# Goal
Rewrite the lines of the material below as a JSON list of strings, with one string per line and no entries for blank lines. Leave the pictures out of the answer.

>> begin

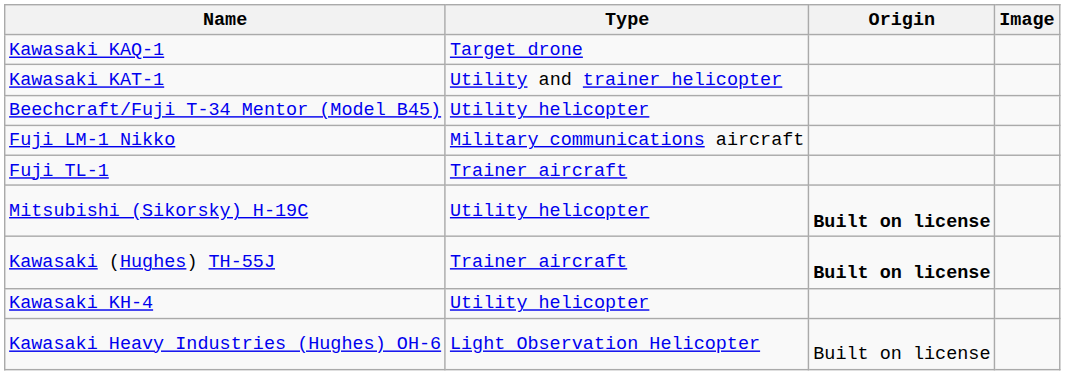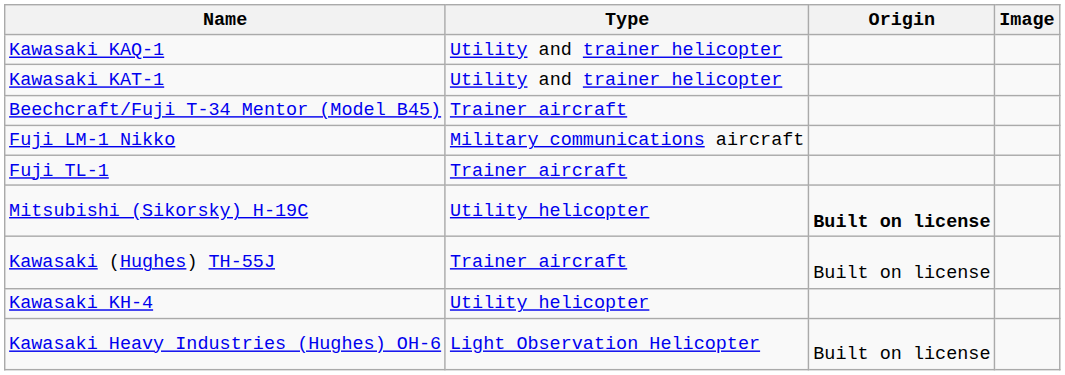Kawasaki KAQ-1 | Type: Target drone -> Utility and trainer helicopter
Beechcraft/Fuji T-34 Mentor (Model B45) | Type: Utility helicopter -> Trainer aircraft
Kawasaki (Hughes) TH-55J | Origin: bold -> normal
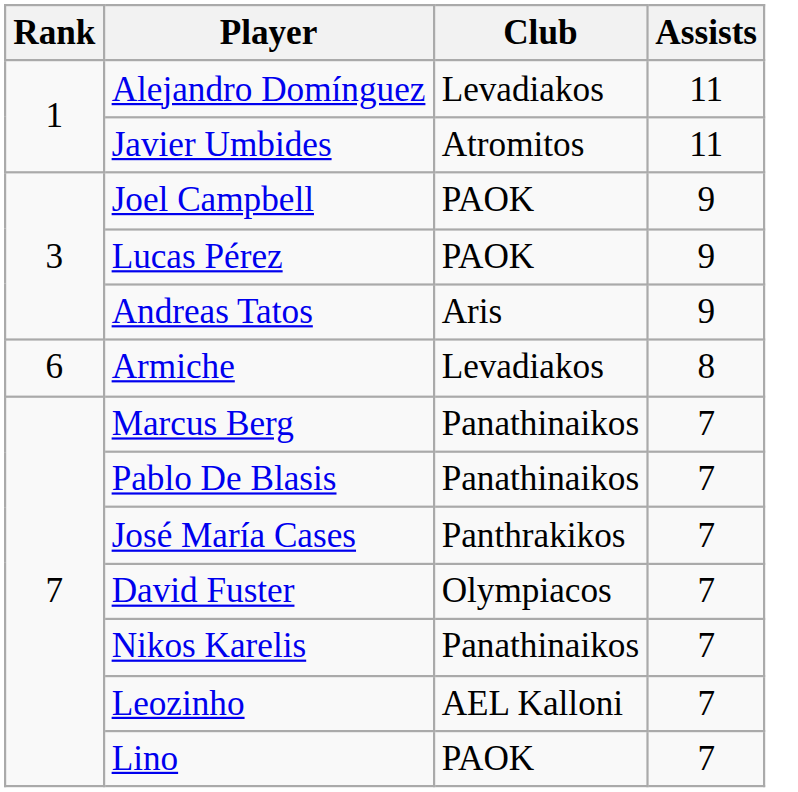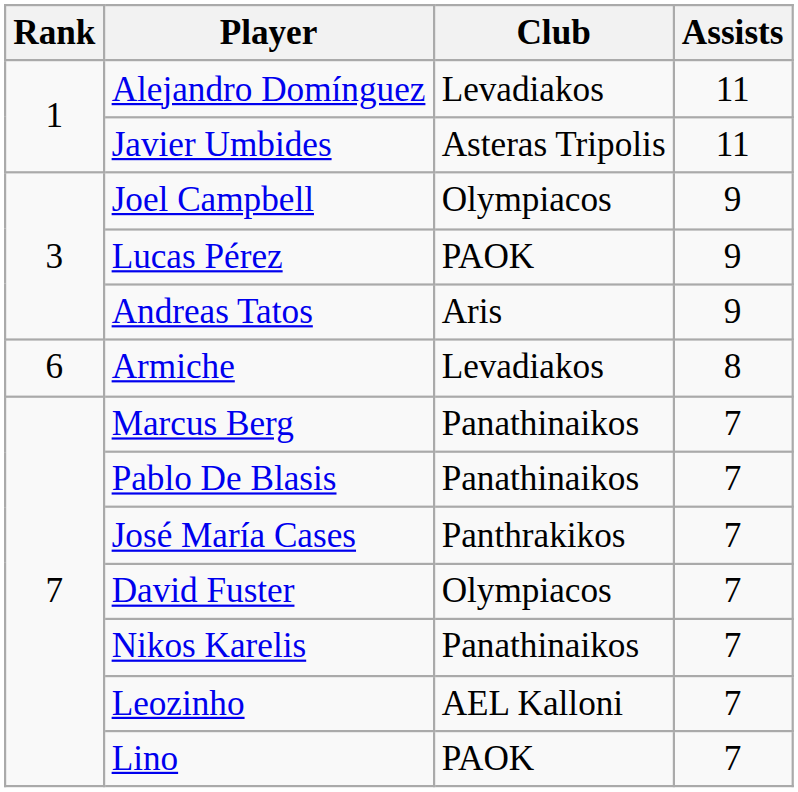Javier Umbides | Club: Atromitos -> Asteras Tripolis
Joel Campbell | Club: PAOK -> Olympiacos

>> end

# Solution to the exercise
[
  "Kawasaki KAQ-1 | Type: Target drone -> Utility and trainer helicopter",
  "Beechcraft/Fuji T-34 Mentor (Model B45) | Type: Utility helicopter -> Trainer aircraft",
  "Kawasaki (Hughes) TH-55J | Origin: bold -> normal",
  "Javier Umbides | Club: Atromitos -> Asteras Tripolis",
  "Joel Campbell | Club: PAOK -> Olympiacos"
]